The government's regulatory easing for a soft landing of the real estate market is showing effects only in Seoul. Although the base interest rate, which had been taking giant steps (0.75 percentage point increases) last year, has stopped rising, demand is concentrated in Seoul, a higher-tier area, due to ongoing economic uncertainties. Experts predict that while polarization between Seoul and other regions is inevitable during the housing price rebound, the gap will widen further if infrastructure or self-sustaining capabilities are not secured in non-metropolitan areas.


On the 18th, Real Estate R114 analyzed subscription results from the Korea Real Estate Board's subscription homepage and found that in the first quarter of this year, six regions including Daegu, Gyeongbuk, Jeonnam, Jeonbuk, Chungnam, and Jeju each had one complex conducting subscriptions, all of which were undersubscribed. In Gyeonggi and Incheon, only 2 out of 8 and 1 out of 5 complexes, respectively, succeeded in closing subscriptions.


However, Seoul was different. Three complexes with 393 units offered for general sale in the first quarter attracted a total of 22,401 applicants, recording an average competition rate of 57 to 1. All achieved full subscription within the priority ranks. This trend continued into April, with 'Hwigyeong Xi Decencia' (Hwigyeong 3 District redevelopment) in Dongdaemun-gu recently recording an average competition rate of 51.7 to 1, with 17,013 applicants for 329 units in the first-priority subscription.


Following the removal of regulatory restrictions across all of Seoul except the Gangnam 3 districts (Gangnam, Seocho, Songpa-gu) and Yongsan-gu, the expansion of the small-to-medium-sized housing subscription lottery system to 60%, and the reduction of resale restriction periods to one year, immediate effects were seen. Additionally, the mid-term payment loan eligibility price limit, which had been relaxed from 900 million KRW to 1.2 billion KRW, was abolished from the 20th of last month, and the maximum mid-term loan limit per person of 500 million KRW was also removed. Furthermore, the lifting of residency and home ownership restrictions during the so-called 'Zupzup' (non-priority subscription) has led to increased participation from demanders and multi-homeowners turning their attention to Seoul.

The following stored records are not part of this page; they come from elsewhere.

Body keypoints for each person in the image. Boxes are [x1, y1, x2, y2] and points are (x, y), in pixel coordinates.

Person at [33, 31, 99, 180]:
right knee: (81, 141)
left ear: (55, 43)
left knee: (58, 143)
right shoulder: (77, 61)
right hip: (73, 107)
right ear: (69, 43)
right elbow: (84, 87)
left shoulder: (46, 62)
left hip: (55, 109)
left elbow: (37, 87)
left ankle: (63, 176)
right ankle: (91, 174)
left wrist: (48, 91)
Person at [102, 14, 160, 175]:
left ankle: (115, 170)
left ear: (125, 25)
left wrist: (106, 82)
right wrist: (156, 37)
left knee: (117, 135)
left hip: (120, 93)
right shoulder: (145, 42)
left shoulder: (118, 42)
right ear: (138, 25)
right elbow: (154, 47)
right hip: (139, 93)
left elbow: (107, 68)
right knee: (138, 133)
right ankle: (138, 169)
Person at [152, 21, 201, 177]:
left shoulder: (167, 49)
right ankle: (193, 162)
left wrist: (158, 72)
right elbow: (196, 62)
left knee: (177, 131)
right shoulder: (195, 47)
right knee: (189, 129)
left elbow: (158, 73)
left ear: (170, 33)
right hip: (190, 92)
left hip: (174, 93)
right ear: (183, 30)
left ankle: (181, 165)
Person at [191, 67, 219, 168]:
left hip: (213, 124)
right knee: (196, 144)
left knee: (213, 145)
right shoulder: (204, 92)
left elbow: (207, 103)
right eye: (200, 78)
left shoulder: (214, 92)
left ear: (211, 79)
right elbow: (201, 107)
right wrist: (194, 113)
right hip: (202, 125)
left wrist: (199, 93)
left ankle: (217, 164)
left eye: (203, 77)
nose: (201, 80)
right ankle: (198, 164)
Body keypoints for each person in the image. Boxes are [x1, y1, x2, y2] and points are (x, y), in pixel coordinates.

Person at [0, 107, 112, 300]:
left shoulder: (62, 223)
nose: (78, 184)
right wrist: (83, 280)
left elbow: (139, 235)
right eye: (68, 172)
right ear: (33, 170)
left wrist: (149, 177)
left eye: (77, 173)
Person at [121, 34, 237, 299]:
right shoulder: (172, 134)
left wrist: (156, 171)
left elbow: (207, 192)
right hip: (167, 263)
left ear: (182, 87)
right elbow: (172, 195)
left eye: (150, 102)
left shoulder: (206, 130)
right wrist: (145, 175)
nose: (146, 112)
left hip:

The temperature difference between Seoul and other regions is also evident in the trading of pre-sale rights and move-in rights. In Seoul, transaction volumes have increased, and premiums have been added. According to the Seoul Real Estate Information Plaza, 55 pre-sale and move-in rights transactions have been recorded so far this year, 18 more than the 37 transactions from January to April last year. Considering that this month's data is still being compiled, the gap compared to last year is expected to widen further. Among these, the 'Cheongnyangni Station Lotte Castle SKY-L65' in Jeonnong-dong, Dongdaemun-gu, with an exclusive area of 84㎡, recently traded pre-sale rights at prices ranging from 1.09 billion to 1.1667 billion KRW, about 100 million KRW higher than the pre-sale price (930 million to 1.06 billion KRW).


On the other hand, non-metropolitan areas are struggling. Daegu, which has the highest number of unsold houses nationwide, is seeing pre-sale rights for 'The Sharp Suseong Oakley' in Suseong-gu, with an exclusive area of 84㎡, trading at a negative premium exceeding 100 million KRW. Due to the spread of unsold housing fears, supply in Daegu has also halted since the 'Hillstate Dongdaegu Central' in Dong-gu conducted subscriptions in January this year.


Kim Gyu-jung, head of the Asset Succession Research Institute at Korea Investment & Securities, said, "Although regulations in non-metropolitan areas have already been weaker than in Seoul, there is no noticeable improvement in the real estate market. In real estate markets where location has a significant impact, unless balanced development or infrastructure expansion in non-metropolitan areas is achieved through policy, the imbalance between the metropolitan area and other regions will worsen rather than benefiting from any trickle-down effect."